SNS上では「静かな恐慌」という言葉が飛び交い…好調な米国経済を「張り子の虎」と呼ばざるを得ない理由
金利上昇、学生ローン、就職難、原油価格高騰
消費者が債務を増やしながら支出を続ける状況にも、逆風が吹いている。
ニューヨーク連銀が9月11日に発表した8月の消費者調査によれば、昨年よりクレジットカードの利用やローンを組むのが「難しくなった」との回答は59.8%で、調査が始まった2013年6月以降で最高の数字となった。金利の上昇や銀行の慎重姿勢が災いしている。
学生ローンの返済再開 も個人消費にとって大きな痛手だ。返済再開により連邦政府の歳入が大幅に増加し、8月の財政収支は同月としては異例の黒字(892億ドル)になったほどだ(9月14日付ブルームバーグ)。
一方、人手不足のはずなのに、今年の大学新卒者は昨年と異なり深刻な就職難に直面しているという報道もあり、個人消費を牽引する若年層はダブルパンチに見舞われている状態だ。
「弱り目に祟り目」ではないが、原油価格の上昇も頭の痛い問題だ。
レギュラーガソリンの全米平均価格(9月上旬)は1ガロン(約3.8リットル)当たり3.8ドル強と、年初より約2割上昇している。
バイデン政権はガソリン価格抑制に向けて動き始めているが、戦略国家備蓄(SPR)を既に大量に放出しており、決め手となる対策が見つからないのが実情だ。
エネルギーコストの上昇が消費者の購買力を奪い、1970年代半ばと1980年代前半、1990年代にはリセッションにつながったことから、市場関係者の間で警戒感が広がっている (9月19日付ブルームバーグ)。
今年も年末商戦の時期が近付いているが、実質売上高の伸び率はリーマンショック以来最低になるとの見方が出ている。個人消費も「遅くとも来年初めまでにマイナスに転じる」との予測が有力になっている(9月13日付日本経済新聞)。
労働組合によるストライキが多発
米国経済を押し下げる新たな要因も浮上している。
全米自動車労組(UAW)は9月15日、米自動車大手との労使交渉の決裂を受けてストライキに入った。このように、米国では労働組合によるストライキが多発している。米労働省のデータによれば、今年8月の労働損失日数(労働者が仕事に携わらなかった延べ日数)は410万7900日(暫定値)と23年ぶりの高水準となった。

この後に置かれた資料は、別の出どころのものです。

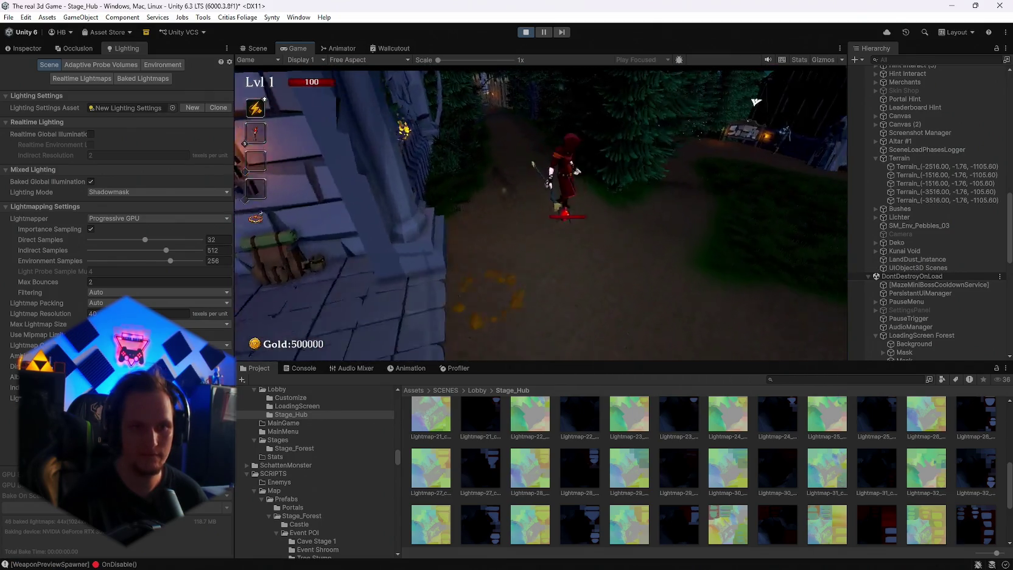
Walk through the village past the stone-step house and enter the Start Run portal
key(a)
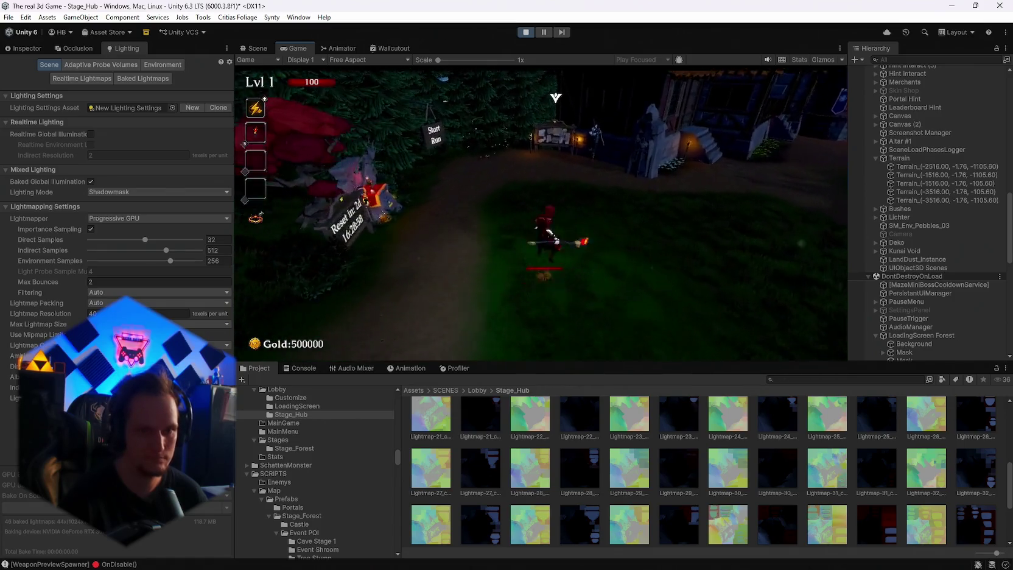
key(w)
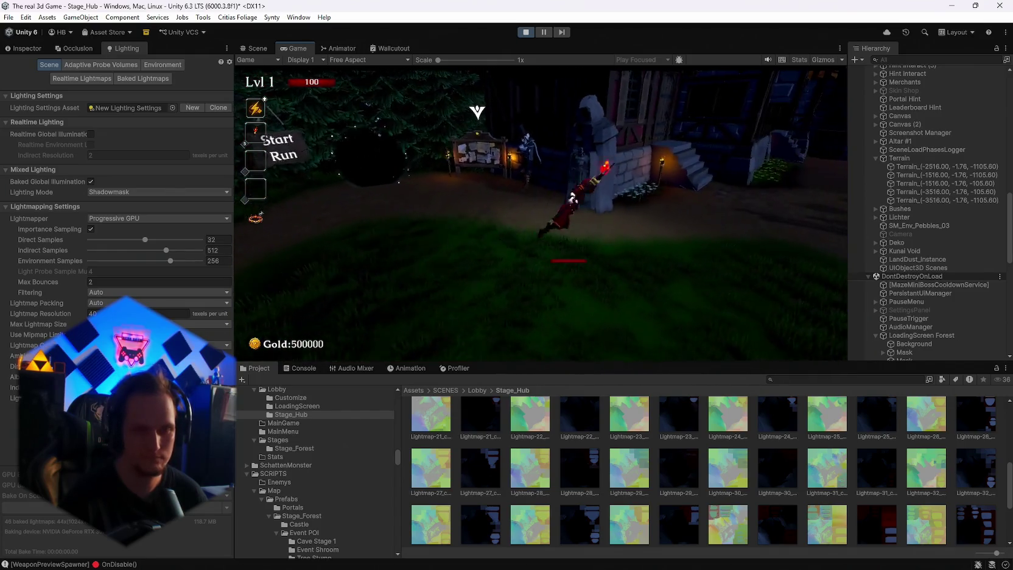
key(s)
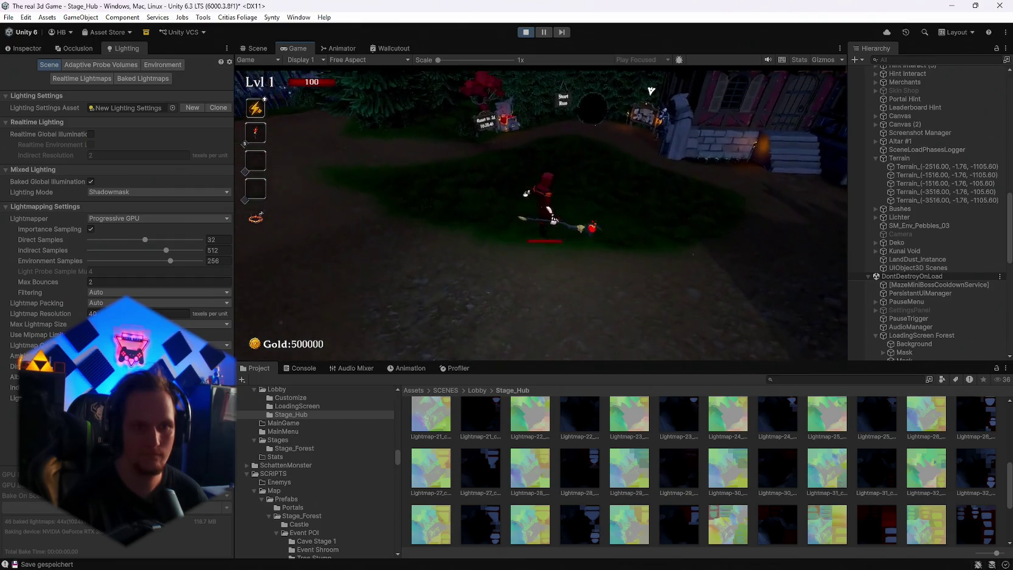
key(w)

労働組合の影響力は低下傾向にあったが、息を吹き返している背景には世論の変化がある。米国の世論調査・コンサル企業ギャラップの調査によれば、2023年の調査で「労働組合に同意する」と答えた米国民は67%と、リーマンショック直後の2009年の48%から大きく上昇している。
「利益が労働者に公平に分配されていない」という積年の恨みを晴らすかのように、労働組合が要求している賃上げ率が急激に上昇し、市場では賃金インフレを警戒する意識が強まっている(9月19日付日本経済新聞)。